La justice sénégalaise, longtemps perçue comme le pilier de l’État de droit, a vu son prestige s’éroder au fil des régimes, en particulier durant les deux dernières décennies. Invitée de l’émission Objection ce dimanche sur Sud FM, Dior Fall Sow, première femme procureur du Sénégal et figure emblématique du droit, a dressé un bilan sévère de la trajectoire judiciaire du pays sous les présidences d’Abdoulaye Wade et de Macky Sall.
Selon elle, c’est à partir de l’arrivée au pouvoir des libéraux, en 2000, que la justice sénégalaise a entamé un lent déclin. « Il faut reconnaître que les deux dernières présidences ont été marquées par énormément de problèmes. Cela m’a beaucoup choquée et peinée », confie la magistrate à la retraite. Elle déplore une justice dégradée, à la fois dans son fonctionnement et dans la perception qu’en ont les citoyens. « Ce qui faisait mal, c’est de constater non seulement la perte d’estime des gens envers la justice, mais aussi le désamour profond entre cette institution et ses justiciables. »
Dior Fall Sow, également fondatrice de l’Association des juristes sénégalaises (AJS), contraste cet affaissement avec l’époque des pionniers du droit sénégalais. Elle cite avec nostalgie les premières années de l’indépendance, marquées selon elle par un profond respect entre les pouvoirs exécutif et judiciaire. « À l’époque de Senghor et Mamadou Dia, il n’y avait pas d’infiltration de l’Exécutif. C’était une justice respectée, avec des figures comme Isaac Forster, Kéba Mbaye ou encore Ousmane Camara. »
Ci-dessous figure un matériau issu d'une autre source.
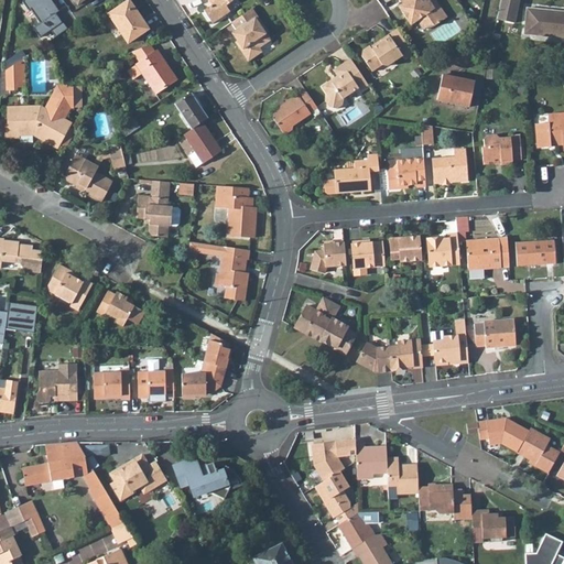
[(32,28),(39,36),(61,22),(55,12),(58,10),(51,0),(22,0),(22,1),(28,10),(30,8),(40,22),(32,28)]
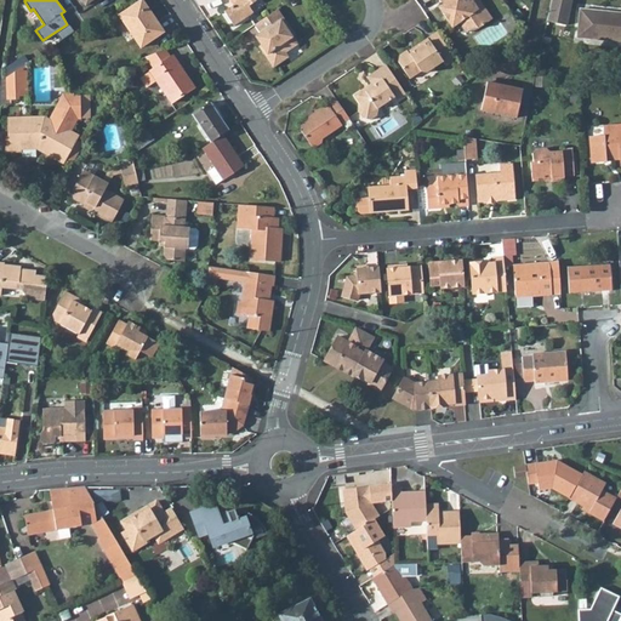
[(141,0),(119,15),(141,47),(164,32),(142,0),(141,0)]
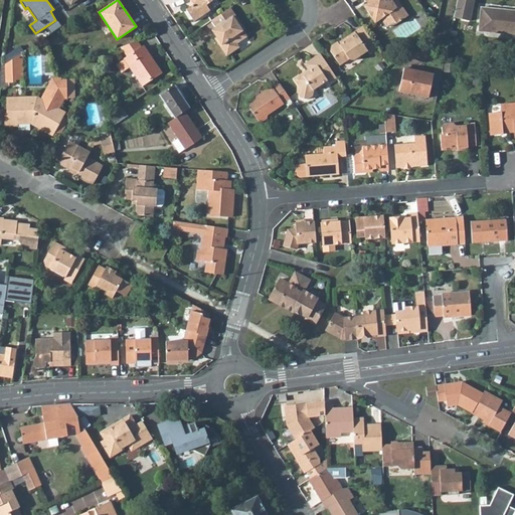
[(192,0),(194,2),(192,3),(184,8),(192,20),(208,9),(204,4),(210,0),(192,0)]
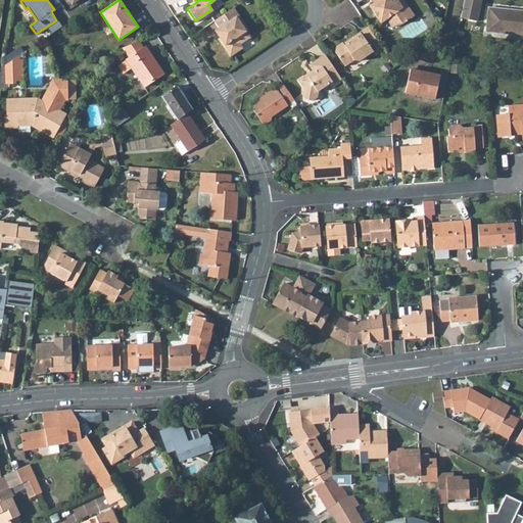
[(370,0),(373,3),(370,6),(381,24),(387,18),(394,14),(399,24),(403,24),(415,16),(403,0),(370,0)]
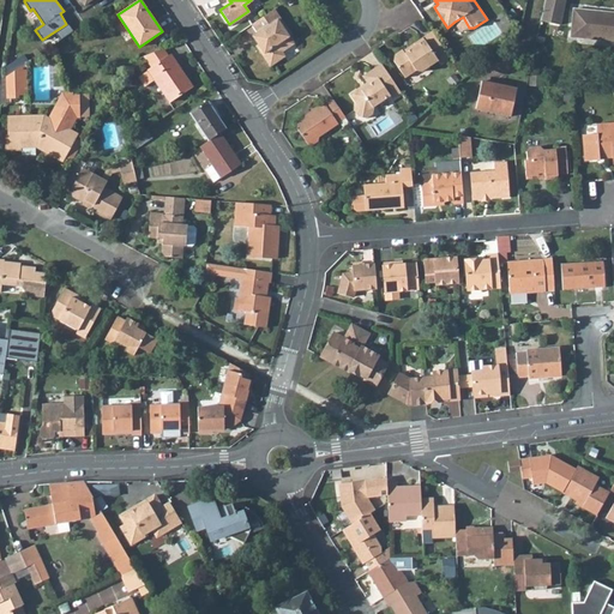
[(565,0),(545,0),(541,20),(560,25),(565,0)]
Elle reconnaît que sous Abdou Diouf, malgré quelques dérives en fin de mandat, la justice restait globalement crédible. Mais la rupture, selon elle, s’est véritablement produite avec les présidents Wade et Sall : « C’est à partir de 2000 que la justice a commencé à perdre son lustre. »
Malgré ce tableau sombre, l’ex-procureure veut croire à une amélioration. « Ce qui est important aujourd’hui, c’est que les magistrats continuent à faire leur travail. On est en train de redorer le blason de la justice », conclut-elle, non sans espoir.